Nel proprio preambolo la costituzione apostolica ha una posizione di servizio che deve occupare la Curia romana, tanto nei confronti del papa quanto nei confronti dei vescovi, in quanto è ad essi che, per istituzione divina, dunque in modo inammissibile, viene affidata la responsabilità prima della missione e dell’unità della Chiesa.
La Curia non s’interporrà pertanto, è scritto, tra il primo ed i secondi, come grado intermedio d’autorità. Questo è il principio.
Ma si è potuto notare come l’attuale riforma, attraverso un buon numero di proprie disposizioni, conduca a rafforzare singolarmente il potere papale.

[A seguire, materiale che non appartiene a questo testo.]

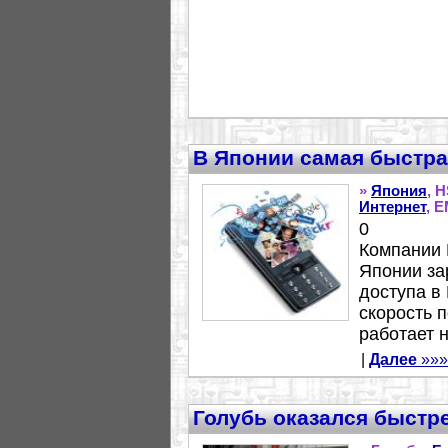
В Японии самая быстра
»
Япония
, 
Интернет
, E
0
Компании 
Японии за
доступа в
скорость 
работает н
|
Далее
»»»
Голубь оказался быстр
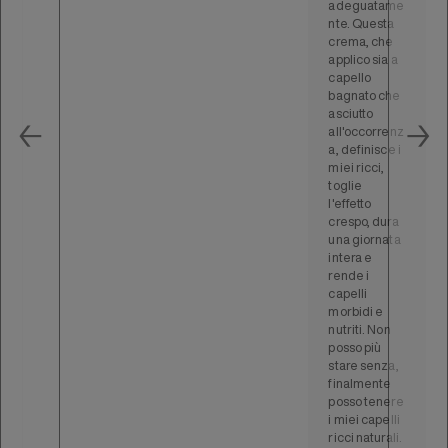
adeguatame
nte. Questa
crema, che
applico sia a
capello
bagnato che
asciutto
←
→
all'occorrenz
a, definisce i
miei ricci,
toglie
l'effetto
crespo, dura
una giornata
intera e
rende i
capelli
morbidi e
nutriti. Non
posso più
stare senza,
finalmente
posso tenere
i miei capelli
ricci naturali.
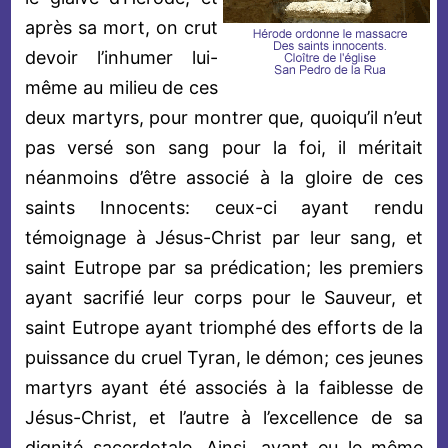
après sa mort, on crut
devoir l’inhumer lui-
même au milieu de ces
deux martyrs, pour montrer que, quoiqu’il n’eut
pas versé son sang pour la foi, il méritait
néanmoins d’être associé à la gloire de ces
saints Innocents: ceux-ci ayant rendu
témoignage à Jésus-Christ par leur sang, et
saint Eutrope par sa prédication; les premiers
ayant sacrifié leur corps pour le Sauveur, et
saint Eutrope ayant triomphé des efforts de la
puissance du cruel Tyran, le démon; ces jeunes
martyrs ayant été associés à la faiblesse de
Jésus-Christ, et l’autre à l’excellence de sa
dignité sacerdotale. Ainsi, ayant eu le même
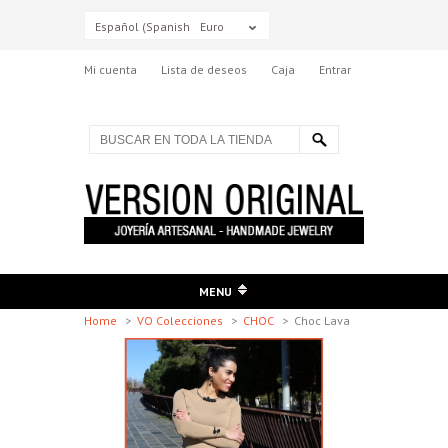
Español (Spanish)
Euro
Mi cuenta
Lista de deseos
Caja
Entrar
MENU
Home
>
VO Colecciones
>
CHOC
>
Choc Lava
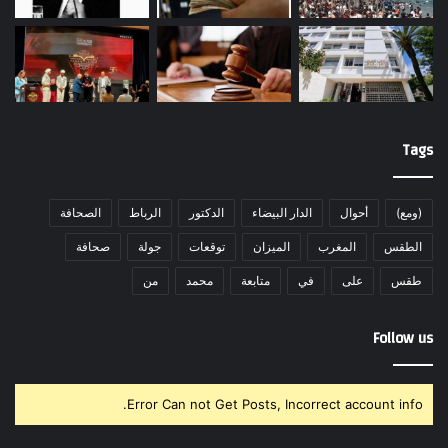
Tags
(ومع)
أحوال
الدار البيضاء
الدكتور
الرباط
الصحافة
الطقس
المغرب
الميزان
توقعات
جولة
صحافة
طقس
على
في
متابعة
محمد
من
Follow us
Error Can not Get Posts, Incorrect account info.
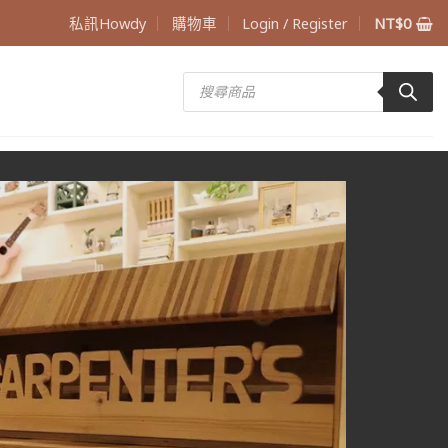
私訊Howdy
購物車
Login / Register
NT$
0
Products
search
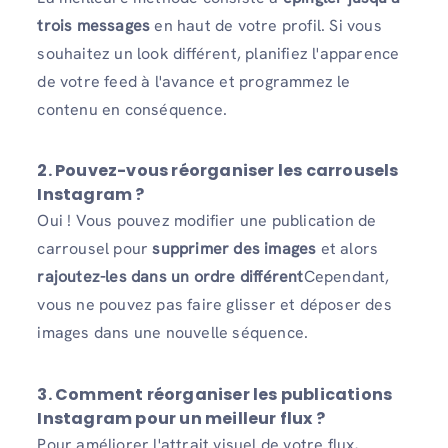
trois messages
en haut de votre profil. Si vous
souhaitez un look différent, planifiez l'apparence
de votre feed à l'avance et programmez le
contenu en conséquence.
2. Pouvez-vous réorganiser les carrousels
Instagram ?
Oui ! Vous pouvez modifier une publication de
carrousel pour
supprimer des images
et alors
rajoutez-les dans un ordre différent
Cependant,
vous ne pouvez pas faire glisser et déposer des
images dans une nouvelle séquence.
3. Comment réorganiser les publications
Instagram pour un meilleur flux ?
Pour améliorer l'attrait visuel de votre flux,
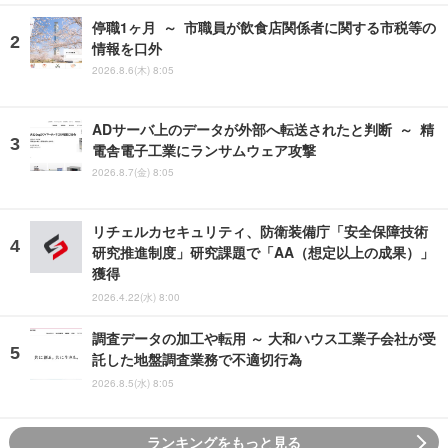
停職1ヶ月 ～ 市職員が飲食店関係者に関する市税等の
情報を口外
2026.8.6(木) 8:05
ADサーバ上のデータが外部へ転送されたと判断 ～ 精
電舎電子工業にランサムウェア攻撃
2026.8.7(金) 8:05
リチェルカセキュリティ、防衛装備庁「安全保障技術
研究推進制度」研究課題で「AA（想定以上の成果）」
獲得
2026.4.22(水) 8:00
調査データの加工や転用 ～ 大和ハウス工業子会社が受
託した地盤調査業務で不適切行為
2026.8.5(水) 8:05
ランキングをもっと見る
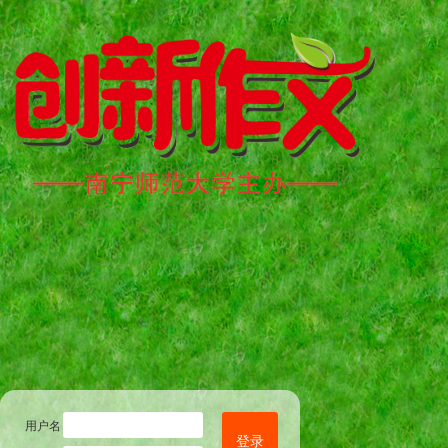
用户名
登录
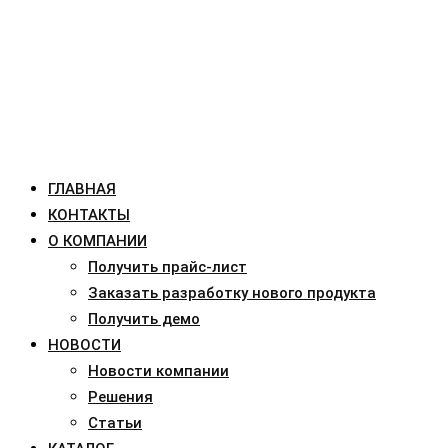
ГЛАВНАЯ
КОНТАКТЫ
О КОМПАНИИ
Получить прайс-лист
Заказать разработку нового продукта
Получить демо
НОВОСТИ
Новости компании
Решения
Статьи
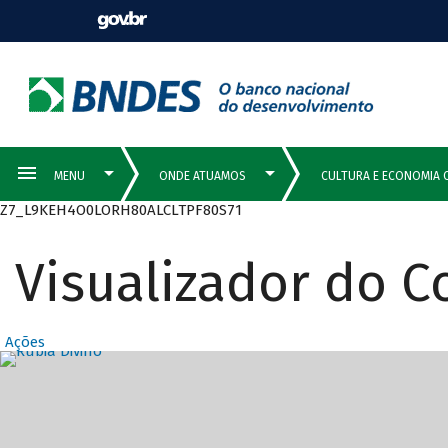
Z7_L9KEH4O0LORH80ALCLTPF80S71
Visualizador do 
Ações
Destaques Prin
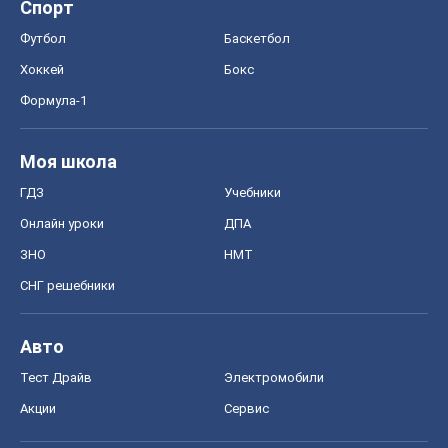
Спорт
Футбол
Баскетбол
Хоккей
Бокс
Формула-1
Моя школа
ГДЗ
Учебники
Онлайн уроки
ДПА
ЗНО
НМТ
СНГ решебники
Авто
Тест Драйв
Электромобили
Акции
Сервис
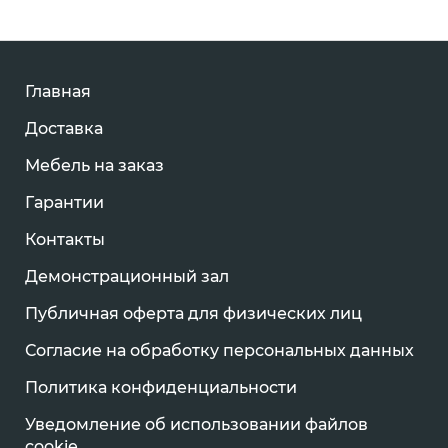
Главная
Доставка
Мебель на заказ
Гарантии
Контакты
Демонстрационный зал
Публичная оферта для физических лиц
Согласие на обработку персональных данных
Политика конфиденциальности
Уведомление об использовании файлов
cookie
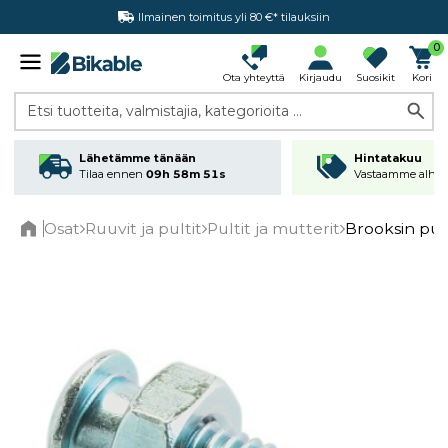
Ilmainen toimitus yli 80 €* tilauksiin
Hintatakuu
0
Ota yhteyttä
Kirjaudu
Suosikit
Kori
Etsi tuotteita, valmistajia, kategorioita ...
Lähetämme tänään
Hintatakuu
Tilaa ennen
09h 58m 51s
Vastaamme alhai
Osat
Ruuvit ja pultit
Pultit ja mutterit
Brooksin pult
Home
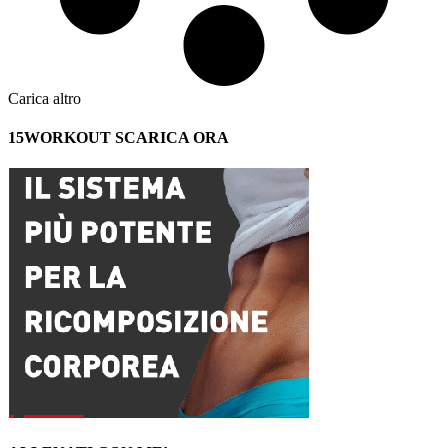
Carica altro
15WORKOUT SCARICA ORA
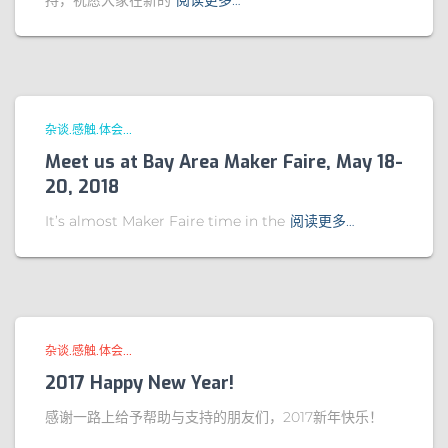
持，祝愿大家在新的
阅读更多…
杂谈.感触.体会...
Meet us at Bay Area Maker Faire, May 18-
20, 2018
It’s almost Maker Faire time in the
阅读更多…
杂谈.感触.体会...
2017 Happy New Year!
感谢一路上给予帮助与支持的朋友们，2017新年快乐！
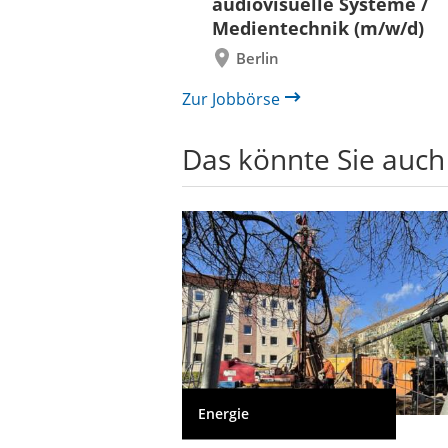
audiovisuelle Systeme /
/in (w/m/d)
Medientechnik (m/w/d)
/ Außenanlagen
Berlin
il /
bau
Zur Jobbörse
Das könnte Sie auch
Energie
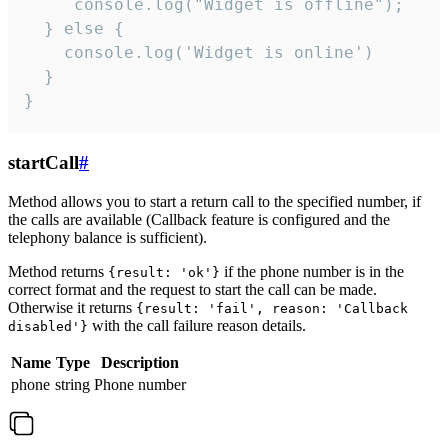
     console.log("Widget is offline");

  } else {

    console.log('Widget is online')

  }

}
startCall
#
Method allows you to start a return call to the specified number, if
the calls are available (Callback feature is configured and the
telephony balance is sufficient).
Method returns
if the phone number is in the
{result: 'ok'}
correct format and the request to start the call can be made.
Otherwise it returns
{result: 'fail', reason: 'Callback
with the call failure reason details.
disabled'}
Name
Type
Description
phone
string
Phone number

Che ne è di quello dei vescovi?
Senza dubbio il tempo mostrerà quali forme concrete assumerà il «salutare decentramento» al servizio del «mistero della comunione» ch’è la Chiesa, al di là o al di sotto di quel che viene predicato.
Al di là se, ad esempio, il cammino sinodale tedesco divenisse il modello di ciò che, senza esser raccomandato, fosse accettato o in ogni caso non condannato.
Al di sotto se la pesantezza amministrativa della Curia e delle conferenze episcopali avesse impedito qualsiasi modifica importante.
Al di sotto ancora se, a seguito di un prossimo conclave e per volontà di un nuovo papa, la Curia ed il Sinodo dei vescovi venissero arruolati al servizio di un nuovo cambio di rotta, come i pontificati di Giovanni Paolo II e di Francesco hanno mostrato.